Traffic stop for tinted windows. Driver had an active $500 traffic warrant. While waiting for clarification on the warrant, LE obtained information from the passengers. LE determined that the $500 was still owed, so allowed driver to ask passengers for money for bail and to leave belongings with them. As driver emptied his pockets, a snort straw fell out. LE told driver to hold on and turn around. Driver protested and tried to reach into his pockets saying he wanted his medication. LE then grabbed driver, pushed him against the car and put his hands on the roof of the car. LE called for back-up. Driver started to get squirrely and LE asked back up to hurry. Driver and LE start to struggle. LE decided against deploying his PSD (even though he had a door popper) because he felt the situation did not warrant it. Another PSD team arrived and believed that driver was resisting arrest by refusing to give up his hands. Driver admits to “passively resisting” by not giving up his hands. The new team obtained his PSD from cruiser and initially told PSD to heel. Within seven seconds of retrieving PSD, PSD ordered to bite. No warning was given because driver was actively resisting and handler could not see driver’s hands. As PSD was jumping on driver, driver grabbed heroin and medication from his pocket and put it in his mouth. The first officer grabbed driver’s mouth to prevent swallowing. PSD again ordered to bite and PSD again jumped on driver. This continued for several seconds until the first officer pulled the driver to the ground where PSD bit driver for 5 seconds before being removed. Vehicle searched and contraband found. Driver had injuries to his back and arm, apparently from dog bites. Driver pleaded guilty to resisting arrest as a disorderly persons offense (not involving the use of force or threat of force).

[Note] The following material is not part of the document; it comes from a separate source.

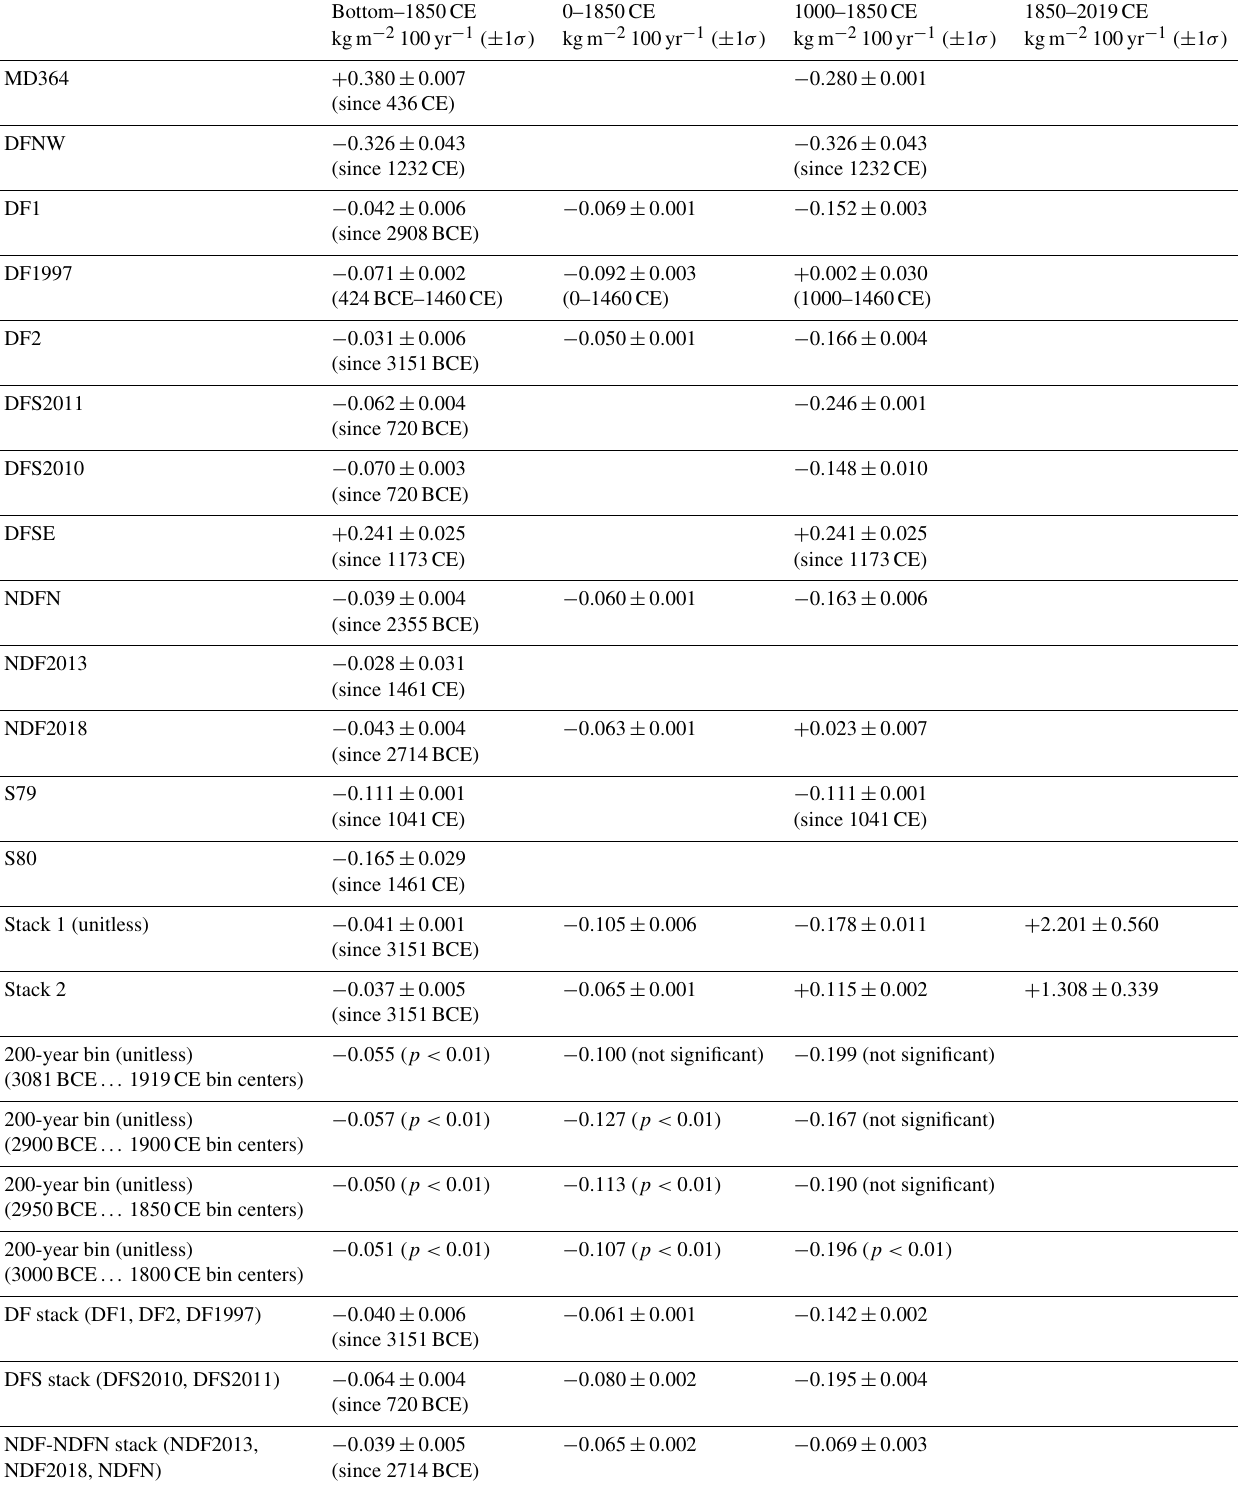
Table 3. Temporal trend of accumulation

The policy of the department for use of force was a reasonably necessary one. The policy also required a warning, when feasible, before deployment of PSD. The department found that LE had acted in accordance with policy and the expert retained by the department came to the same conclusion.
Driver sued for excessive force. The court applied the Graham factors and the additional 3rd Circuit factors, finding that driver was not suspected or convicted of any violent crimes; there is a material dispute in the facts as to whether driver posed an immediate threat to police; and that driver was resisting arrest. The 3rd Circuit factors were also addressed. The court held that a reasonable jury could find that the relatively brief use of the PSD could show that the deployment was actually unnecessary or it could show that the handler did not gratuitously prolong the attack. The court also noted that this arrest was for a non-violent crime and therefore warranted less force. The issue of whether it was reasonable to believe that driver was armed is also unknown. Finally, since the original officer was by himself, additional force could have been necessary, but when the other team arrived, a reasonable jury could find that the use of a PSD was unnecessary. The court noted that the two passengers did not leave the vehicle (although did not take into account the possibility of the passengers getting out and getting involved). Taking the driver to the ground was held to be objectively reasonable force in effectuating the arrest. However, the deployment of the PSD could be seen by a reasonable jury as excessive force, given the factors that were analyzed. Summary judgment was denied.